Il ne faudrait jamais laisser passer une bonne crise sans l’utiliser pour introduire des réformes ! La crise du franc fort n’a jusqu’à présent suscité que des demi-mesures et la dernière en date (cours plancher face à l’euro) est des plus discutables. Applaudie par (presque) tous, elle est censée soulager l’industrie suisse d’exportation. Peut-être que cette politique sera couronnée de succès – en tout cas pour un temps. C’est mon souhait. Mais il serait dommage de laisser passer l’occasion de cette crise sans entreprendre de véritables réformes profondes et souhaitables.

Notre industrie d’exportation se trouve affaiblie par l’appréciation du franc? On propose des milliards pour venir au secours des secteurs les plus touchés. Quel dommage! Il faudrait proposer tout simplement une baisse généralisée du taux d’impôt sur les bénéfices des entreprises. A quoi bon prélever pour redistribuer? C’est une perte de temps et d’énergie. Les entreprises suisses auraient très bien su convertir une baisse de la fiscalité en compétitivité accrue sur les marchés internationaux.

Vous me direz que seule l’industrie suisse d’exportation est en cause – pas la peine, donc, de faire un cadeau à toutes les entreprises ! Mais il n’y a rien de plus détestable en politique économique que d’imaginer des mesures qui font de la discrimination, en l’occurrence entre les secteurs exposés à la concurrence internationale et les secteurs «intérieurs». Non seulement ce genre de distinction est-il contraire à l’esprit du droit – il est injuste – mais il n’a aucun fondement économique. Tout étant lié à tout dans l’économie, ces distinctions n’ont aucun sens.

Vous me direz alors qu’il faut viser seulement les entreprises exposées à la concurrence internationale et qui se trouvent effectivement en difficultés.
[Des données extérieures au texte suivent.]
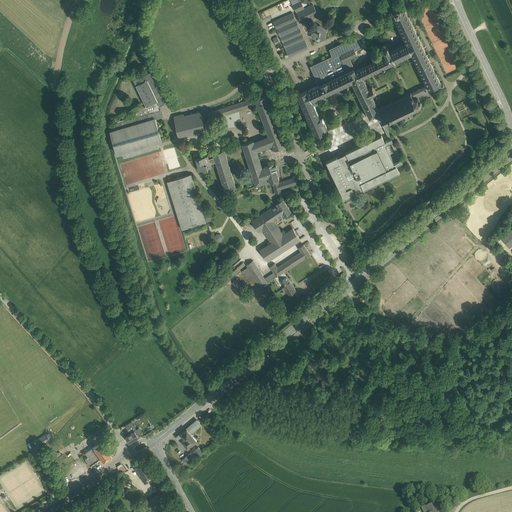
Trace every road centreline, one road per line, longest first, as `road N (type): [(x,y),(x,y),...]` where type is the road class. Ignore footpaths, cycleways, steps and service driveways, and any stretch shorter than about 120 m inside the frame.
road 1 (secondary): [(153,440),(511,148)]
road 2 (unclassified): [(125,454),(100,408),(0,296)]
road 3 (unclassified): [(456,0),(511,131)]
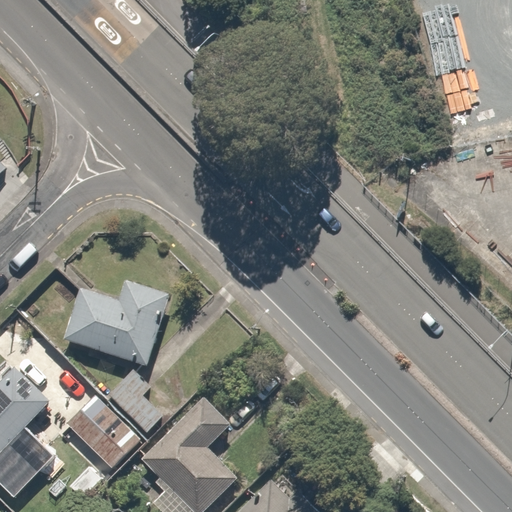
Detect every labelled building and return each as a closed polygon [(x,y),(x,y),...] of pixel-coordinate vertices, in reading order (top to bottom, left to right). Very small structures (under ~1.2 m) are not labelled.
[(0,153),(0,172),(9,163),(0,153)] [(155,369),(177,296),(132,283),(126,301),(85,288),(68,342),(155,369)] [(0,460),(56,402),(14,362),(0,377),(0,460)] [(97,394),(65,424),(107,468),(138,438),(97,394)] [(237,426),(211,399),(148,460),(198,511),(210,511),(243,480),(213,449),(237,426)] [(325,511),(304,490),(295,499),(278,481),(245,511),(325,511)]
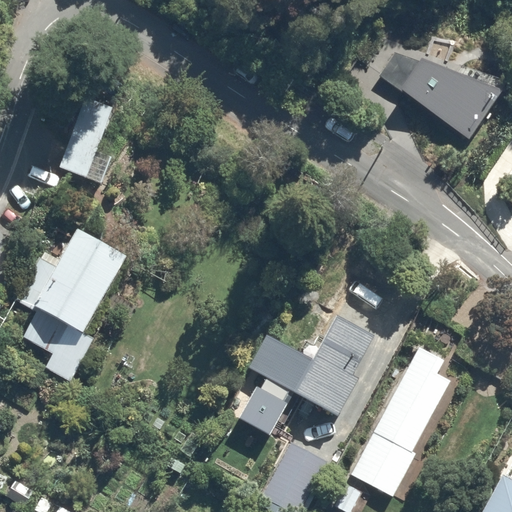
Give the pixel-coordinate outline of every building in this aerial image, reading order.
[(100,154),(117,114),(91,104),(63,170),(104,187),(115,160),(100,154)] [(131,263),(83,236),(65,267),(45,255),(28,285),(25,283),(14,302),(38,316),(23,342),(54,359),(47,371),(74,386),(98,344),(88,338),(131,263)] [(377,345),(338,323),(314,365),(266,339),(248,372),(340,422),(357,392),(365,397),(388,355),(384,352),(387,345),(380,341),(377,345)] [(446,366),(420,351),(350,476),(396,501),(398,497),(405,502),(425,467),(416,462),(418,457),(413,454),(453,384),(440,376),(446,366)] [(274,392),(251,378),(239,398),(262,412),(274,392)] [(292,445),(261,497),(286,511),(304,511),(331,468),(292,445)] [(0,473),(0,494),(1,496),(10,480),(0,473)] [(362,511),(370,499),(348,487),(334,509),(339,511),(362,511)] [(511,511),(511,489),(508,487),(494,511),(511,511)] [(68,511),(44,499),(37,511),(68,511)]
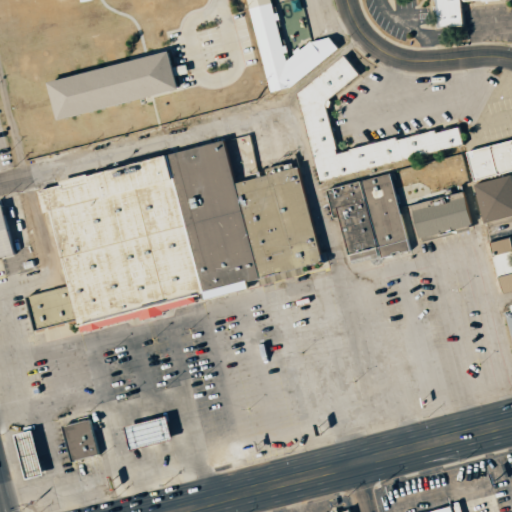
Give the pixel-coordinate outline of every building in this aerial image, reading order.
[(246,0),(276,0),(277,3),(289,43),(291,56),(294,50),(296,53),(299,46),(302,48),(313,41),(330,36),(340,48),(292,88),(272,93),(246,0)] [(432,0),(436,28),(463,25),(460,0),(432,0)] [(47,81),(58,120),(180,87),(169,48),(47,81)] [(344,55),(298,92),(320,181),(463,144),(458,119),(337,152),(327,103),(361,73),(344,55)] [(27,295),(35,329),(78,320),(82,332),(263,284),(305,273),(305,265),(324,260),(299,167),(237,181),(225,138),(59,179),(60,185),(38,190),(44,211),(51,210),(69,283),(27,295)] [(511,139),(467,152),(475,181),(511,170),(511,139)] [(327,188),(334,218),(340,216),(352,264),(410,249),(389,172),(327,188)] [(475,185),(485,222),(511,214),(511,178),(511,175),(475,185)] [(463,191),(472,224),(420,237),(411,204),(413,203),(411,197),(452,186),(453,194),(463,191)] [(0,257),(9,255),(0,210),(0,257)] [(511,237),(489,243),(503,293),(511,290),(511,237)] [(511,304),(502,307),(511,344),(511,304)] [(125,427),(131,452),(173,441),(167,417),(125,427)] [(63,426),(72,461),(100,454),(91,419),(63,426)] [(15,435),(27,479),(46,473),(34,430),(15,435)]
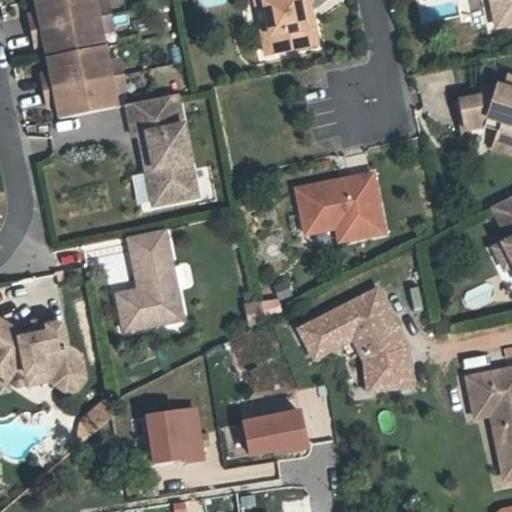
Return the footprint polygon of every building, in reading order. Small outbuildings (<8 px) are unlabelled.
[(94,3),(93,0),(44,0),(47,13),(37,15),(27,17),(31,32),(97,18),(94,3)] [(47,13),(44,0),(34,0),(37,15),(47,13)] [(254,0),(255,5),(263,3),(269,30),(261,32),(266,55),(317,44),(312,21),(302,23),(298,0),(254,0)] [(302,23),(312,21),(307,0),(298,0),(302,23)] [(497,0),(490,0),(496,27),(502,26),(497,0)] [(511,0),(497,0),(502,26),(511,23),(511,0)] [(94,3),(97,18),(109,16),(106,1),(94,3)] [(109,16),(97,18),(100,33),(112,30),(109,16)] [(100,33),(97,18),(31,32),(34,47),(44,45),(53,43),(56,58),(104,48),(100,33)] [(53,43),(44,45),(47,60),(56,58),(53,43)] [(107,63),(104,48),(56,58),(59,72),(50,74),(40,76),(43,92),(110,78),(107,63)] [(59,72),(56,58),(47,60),(50,74),(59,72)] [(107,63),(110,78),(121,75),(118,61),(107,63)] [(121,75),(110,78),(113,92),(124,90),(121,75)] [(480,139),(484,128),(487,118),(500,123),(497,132),(495,139),(511,144),(511,78),(507,77),(503,88),(496,86),(494,91),(484,88),(482,97),(459,102),(466,135),(480,139)] [(113,92),(110,78),(43,92),(46,107),(56,105),(65,103),(69,117),(116,108),(113,92)] [(197,196),(176,95),(127,106),(133,136),(139,135),(142,150),(143,149),(150,154),(153,169),(156,169),(163,203),(197,196)] [(65,103),(56,105),(59,119),(69,117),(65,103)] [(484,128),(497,132),(500,123),(487,118),(484,128)] [(511,153),(511,144),(495,139),(492,147),(511,153)] [(143,149),(142,150),(153,205),(163,203),(156,169),(153,169),(150,154),(143,149)] [(305,235),(336,228),(350,226),(352,239),(384,233),(372,174),(296,189),(305,235)] [(511,196),(492,207),(509,240),(502,244),(511,263),(511,196)] [(339,242),(352,239),(350,226),(336,228),(339,242)] [(185,319),(166,230),(128,238),(136,274),(143,279),(145,288),(139,290),(118,294),(125,331),(185,319)] [(280,259),(282,241),(266,238),(264,257),(280,259)] [(504,269),(511,265),(511,263),(502,244),(493,248),(504,269)] [(143,279),(136,274),(139,290),(145,288),(143,279)] [(467,302),(491,296),(488,284),(464,290),(467,302)] [(364,360),(366,377),(386,374),(388,389),(411,386),(406,347),(376,289),(298,330),(313,359),(352,339),(364,360)] [(260,302),(264,322),(283,312),(277,299),(260,302)] [(249,325),(264,322),(260,302),(245,305),(249,325)] [(0,382),(8,381),(16,368),(26,374),(44,370),(53,376),(53,380),(54,384),(65,391),(78,388),(85,377),(81,356),(67,347),(63,328),(57,324),(46,326),(49,336),(37,338),(37,334),(19,338),(18,332),(0,320),(0,382)] [(34,322),(37,334),(37,338),(49,336),(46,326),(45,320),(34,322)] [(154,359),(128,366),(132,378),(157,371),(154,359)] [(16,368),(8,381),(17,387),(26,374),(16,368)] [(511,368),(467,378),(472,405),(488,402),(491,414),(501,463),(511,460),(511,368)] [(44,370),(26,374),(17,387),(53,380),(53,376),(44,370)] [(386,374),(366,377),(367,392),(388,389),(386,374)] [(8,381),(0,382),(0,392),(10,391),(8,381)] [(91,435),(115,415),(111,402),(106,400),(92,411),(95,414),(82,425),(91,435)] [(475,418),(491,414),(488,402),(472,405),(475,418)] [(195,409),(147,417),(154,463),(185,458),(186,462),(202,460),(195,409)] [(95,414),(92,411),(79,422),(82,425),(95,414)] [(299,412),(243,423),(249,455),(275,450),(276,453),(306,447),(299,412)] [(80,445),(91,435),(82,425),(79,422),(77,424),(76,429),(77,439),(78,442),(80,445)] [(504,479),(511,477),(511,460),(501,463),(504,479)]
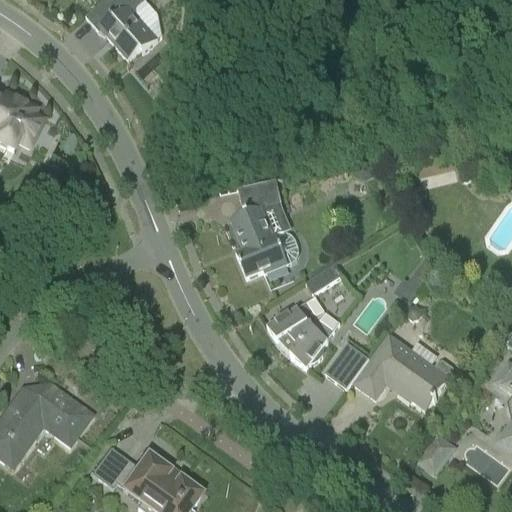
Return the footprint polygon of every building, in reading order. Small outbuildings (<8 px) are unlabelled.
[(109,0),(84,23),(98,38),(101,36),(127,66),(139,55),(142,59),(143,58),(157,46),(143,30),(135,21),(135,14),(143,7),(145,6),(143,4),(139,0),(109,0)] [(0,155),(4,157),(6,153),(12,156),(16,147),(28,153),(31,146),(33,147),(40,133),(38,132),(41,125),(31,120),(34,115),(12,104),(0,98),(0,155)] [(367,166),(349,175),(352,184),(363,188),(375,183),(367,166)] [(275,185),(236,194),(242,220),(229,225),(239,249),(242,247),(245,255),(235,259),(245,284),(262,277),(263,280),(288,270),(293,266),(296,261),(296,254),(294,247),(289,242),(283,239),(277,239),(271,241),(260,214),(267,211),(280,208),(275,185)] [(422,265),(406,288),(417,295),(433,273),(422,265)] [(310,285),(304,289),(312,301),(342,281),(335,270),(333,267),(308,282),(310,285)] [(323,352),(327,346),(340,329),(324,318),(314,302),(266,333),(277,350),(289,363),(306,375),(310,370),(312,369),(314,368),(316,367),(318,365),(321,361),(322,358),(323,352)] [(407,312),(404,317),(405,322),(410,326),(417,325),(420,320),(420,315),(414,311),(407,312)] [(511,336),(503,349),(511,355),(511,336)] [(437,368),(433,374),(388,342),(354,390),(374,405),(388,386),(400,395),(397,398),(410,408),(411,406),(425,416),(452,378),(452,374),(442,367),(437,368)] [(346,349),(323,380),(346,396),(368,365),(346,349)] [(511,376),(500,392),(511,400),(506,410),(510,426),(511,427),(511,428),(502,442),(511,449),(511,376)] [(64,402),(48,390),(46,389),(21,393),(0,421),(0,466),(3,468),(15,451),(23,457),(41,432),(68,452),(91,421),(69,405),(68,407),(63,403),(64,402)] [(437,444),(420,468),(433,477),(443,464),(439,461),(446,451),(437,444)] [(128,472),(130,469),(109,453),(90,479),(111,494),(115,490),(139,508),(136,511),(191,511),(201,500),(178,483),(177,486),(167,479),(169,477),(146,460),(134,477),(128,472)]
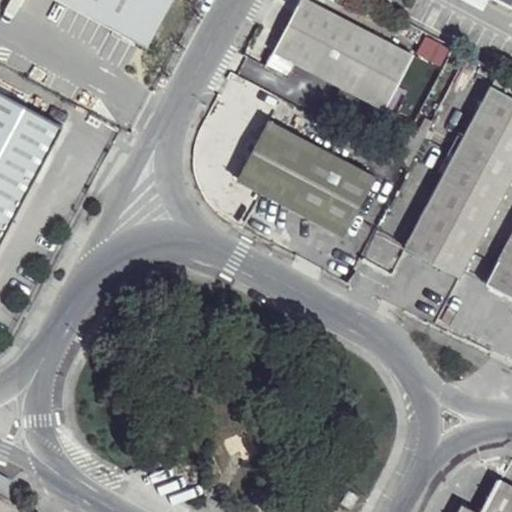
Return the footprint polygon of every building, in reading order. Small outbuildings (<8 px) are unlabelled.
[(173,0),(56,0),(149,48),(173,0)] [(413,50),(321,0),(296,0),(271,48),(384,105),(391,92),(413,50)] [(511,176),(511,83),(496,74),(413,237),(467,265),(511,176)] [(0,233),(59,122),(0,90),(0,233)] [(374,169),(269,113),(235,172),(342,230),(374,169)] [(511,227),(486,275),(511,287),(511,227)] [(511,511),(511,480),(500,475),(486,496),(481,504),(462,496),(454,511),(511,511)]
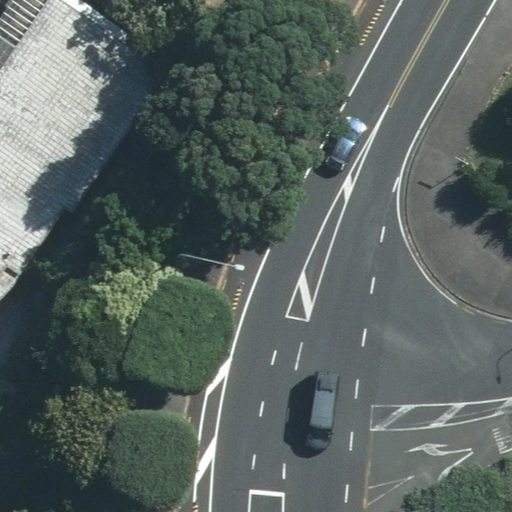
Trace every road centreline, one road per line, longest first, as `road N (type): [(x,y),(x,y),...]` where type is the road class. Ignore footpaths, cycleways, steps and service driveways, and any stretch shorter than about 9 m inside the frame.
road 1 (secondary): [(447,0),(325,234),(275,409)]
road 2 (tertiary): [(275,409),(438,414),(511,400)]
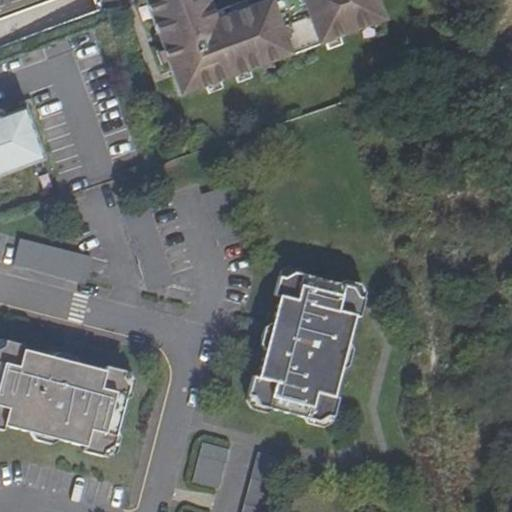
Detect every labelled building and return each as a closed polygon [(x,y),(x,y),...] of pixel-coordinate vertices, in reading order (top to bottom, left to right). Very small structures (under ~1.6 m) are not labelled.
[(148,0),(152,10),(177,0),(148,0)] [(211,0),(177,0),(152,10),(183,95),(387,20),(379,0),(266,0),(218,18),(211,0)] [(0,172),(54,152),(35,101),(0,114),(0,172)] [(240,180),(214,189),(233,240),(258,231),(240,180)] [(187,277),(160,202),(135,211),(162,286),(187,277)] [(99,254),(29,235),(22,261),(92,280),(99,254)] [(251,398),(259,400),(263,407),(274,410),(310,420),(322,423),(325,422),(331,420),(337,421),(342,401),(337,399),(345,372),(352,348),(359,319),(365,320),(366,314),(368,306),(370,299),(365,298),(360,290),(346,286),(312,277),(300,274),(299,276),(294,278),(289,278),(285,277),(279,298),(284,299),(277,327),(280,332),(277,345),(271,348),(262,380),(257,379),(251,398)] [(277,327),(271,329),(267,341),(271,348),(277,345),(280,332),(277,327)] [(0,427),(5,429),(7,425),(36,433),(59,439),(87,446),(86,451),(106,456),(108,451),(117,445),(121,432),(130,399),(133,388),(129,377),(130,371),(110,366),(108,371),(81,364),(75,367),(66,365),(62,358),(29,349),(30,344),(10,339),(7,346),(0,350),(0,427)] [(75,367),(81,364),(78,357),(68,355),(62,358),(66,365),(75,367)] [(207,446),(196,485),(221,492),(232,453),(207,446)] [(273,511),(287,463),(261,456),(245,511),(273,511)]
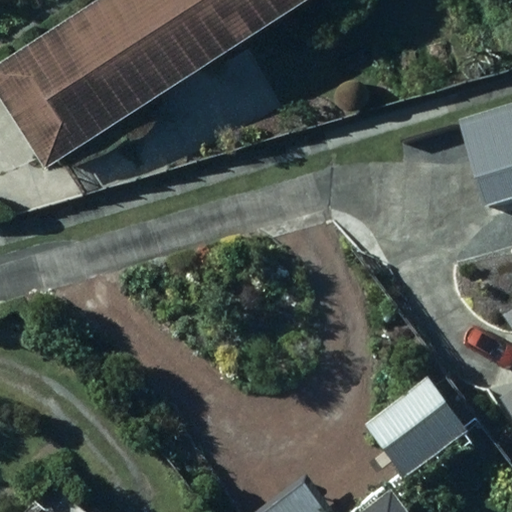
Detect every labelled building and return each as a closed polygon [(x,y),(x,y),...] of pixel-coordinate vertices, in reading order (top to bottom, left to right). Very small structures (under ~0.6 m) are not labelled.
[(104,0),(0,66),(0,74),(56,163),(314,0),(104,0)] [(511,111),(471,124),(497,210),(511,205),(511,111)] [(441,385),(378,429),(421,490),(484,446),(441,385)] [(420,511),(411,498),(390,511),(339,511),(317,480),(271,511),(420,511)] [(88,511),(67,495),(53,511),(88,511)]
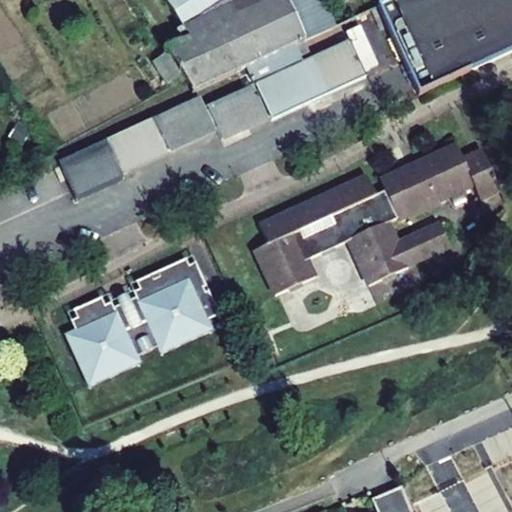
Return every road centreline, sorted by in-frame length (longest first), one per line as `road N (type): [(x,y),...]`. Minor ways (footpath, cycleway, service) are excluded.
road 1 (residential): [(0,242),(203,155),(250,146),(368,96)]
road 2 (residential): [(511,401),(341,484)]
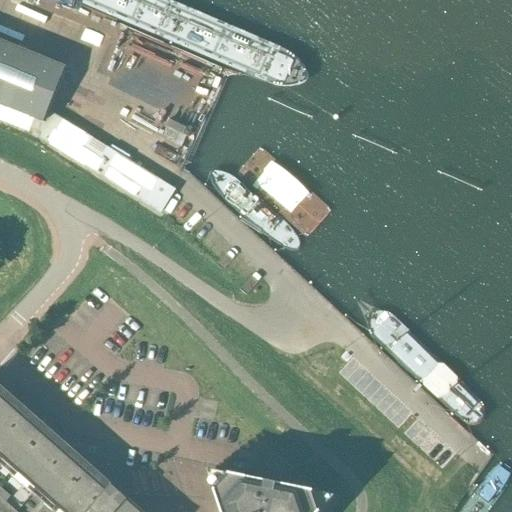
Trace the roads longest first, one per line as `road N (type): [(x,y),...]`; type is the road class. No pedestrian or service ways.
road 1 (residential): [(0,350),(90,430),(253,462)]
road 2 (residential): [(0,339),(59,274),(71,235),(63,209),(0,176)]
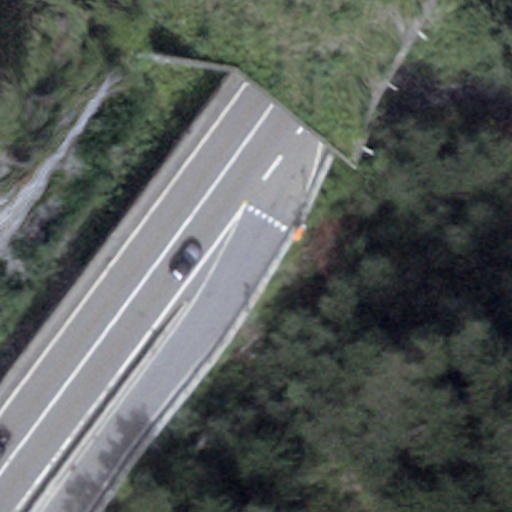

Pas question par exemple d’aider Nestlé, qui s’en sort plutôt bien! Mais alors, ce serait une mesure encore plus discriminatoire, encore plus détestable. Elle ne coûterait peut-être pas beaucoup, mais elle taxerait les plus fortes pour aider les plus faibles. Est-ce sur cette base que nous voulons construire notre compétitivité à l’avenir ? Heureusement que cette mesure n’est pas retenue pour l’instant…

Revenons sur l’idée de baisser les impôts sur les bénéfices des entreprises. Vous me direz que cela n’aide pas les entreprises en difficultés, puisqu’elles ne font pas de bénéfices, justement! C’est vrai… Mais cela aiderait beaucoup celles qui, malgré tout, sont bénéficiaires. Et n’est-ce pas là exactement le genre de signal qu’il faut donner pour améliorer la compétitivité générale de l’industrie suisse ?

Vous me direz sans doute que la Confédération (car c’est bien d’elle qu’il s’agit) ne pourrait pas se passer des impôts sur les bénéfices des sociétés. Tout d’abord, on pourrait simplement réduire le taux, disons de 8,5% à 4% si l’on pense que la Confédération a vraiment besoin de cet argent. Mais même en abolissant totalement l’impôt sur les bénéfices des entreprises au niveau de la Confédération, la «perte» ne serait pas gigantesque. Elle s’élèverait actuellement à quelque huit milliards de francs (sur un total de 62 milliards de recettes, soit 12%). C’est peu si l’on songe aux excédents budgétaires réalisés ces dernières années.

Vous me direz peut-être que la Confédération a besoin de ce filon fiscal pour prévoir d’autres dépenses à l’avenir? Je vous répondrai qu’il n’est pas bon qu’une administration publique fasse des réserves, ce n’est pas son rôle. Au contraire, il faut continuer de faire pression sur elle pour qu’elle allège le fardeau des impôts et qu’elle continue sa cure d’amaigrissement.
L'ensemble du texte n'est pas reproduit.